> [TEXTO CITADO]
+++++
Índice de El arte de aprenderSegunda parte
Capítulo 2

Antigüedad y respetabilidad de la enseñanza por el maestro.
Segunda parte
Capítulo 4

Es necesario aprender a leer para hacerlo con provecho.
Biblioteca Virtual Antorcha

SEGUNDA PARTE
¿Cómo aprender?

Capítulo 3

El arte de escuchar. Procedimientos prácticos para escuchar bien la enseñanza oral. Los apuntes. Lecciones, cursos, conferencias. Tercer procedimiento para estudiar: el libro. Comparación de éste con el maestro. Cómo elegir un libro didáctico.

Casi todos escuchamos mal. Hasta en la conversación a solas con otra persona, no escuchamos casi, más que nuestras propias palabras; esto es más cierto aún, cuando no se nos habla especialmente, sino que el orador se dirige a un grupo de personas: es el caso del profesor en su silla y el del conferencista ante su mesa.
+++++
> [TAREA A REALIZAR] Repite sin ningún cambio el fragmento del texto citado que comienza con las palabras que contienen "Casi todos escuchamos" y termina con "ante su mesa.".
+++++
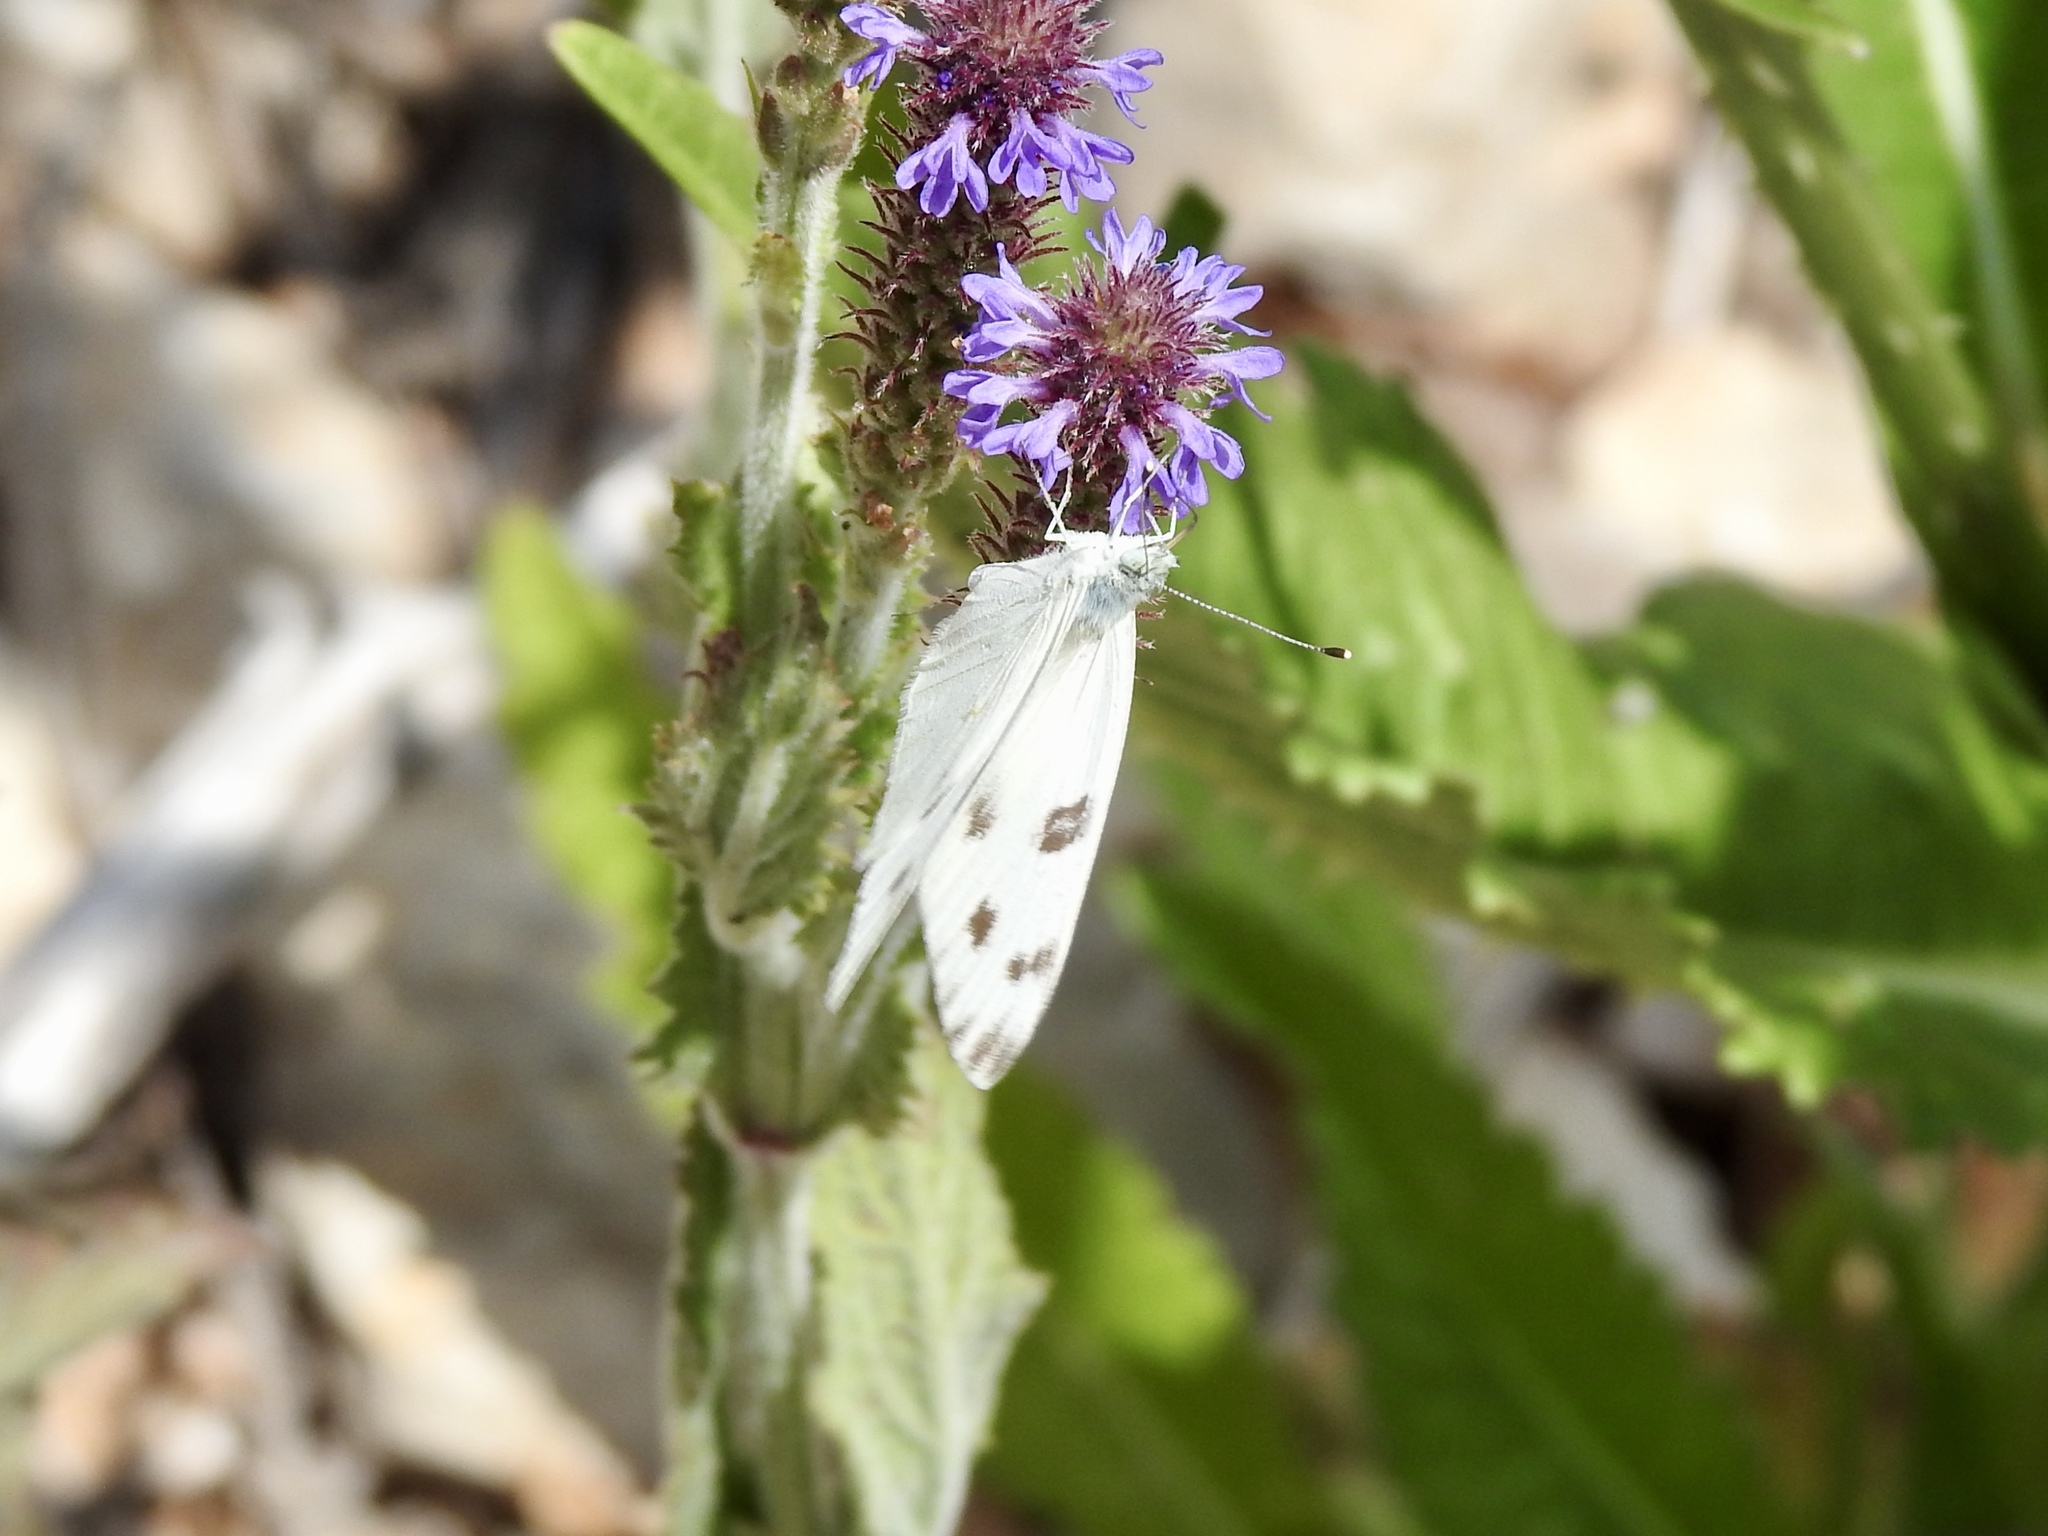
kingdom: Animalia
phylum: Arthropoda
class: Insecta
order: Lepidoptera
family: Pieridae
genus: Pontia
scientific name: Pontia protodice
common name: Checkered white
+++++
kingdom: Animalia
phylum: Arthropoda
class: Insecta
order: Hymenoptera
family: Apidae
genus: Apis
+++++
> [RESPUESTA COMPLETA]
Casi todos escuchamos mal. Hasta en la conversación a solas con otra persona, no escuchamos casi, más que nuestras propias palabras; esto es más cierto aún, cuando no se nos habla especialmente, sino que el orador se dirige a un grupo de personas: es el caso del profesor en su silla y el del conferencista ante su mesa.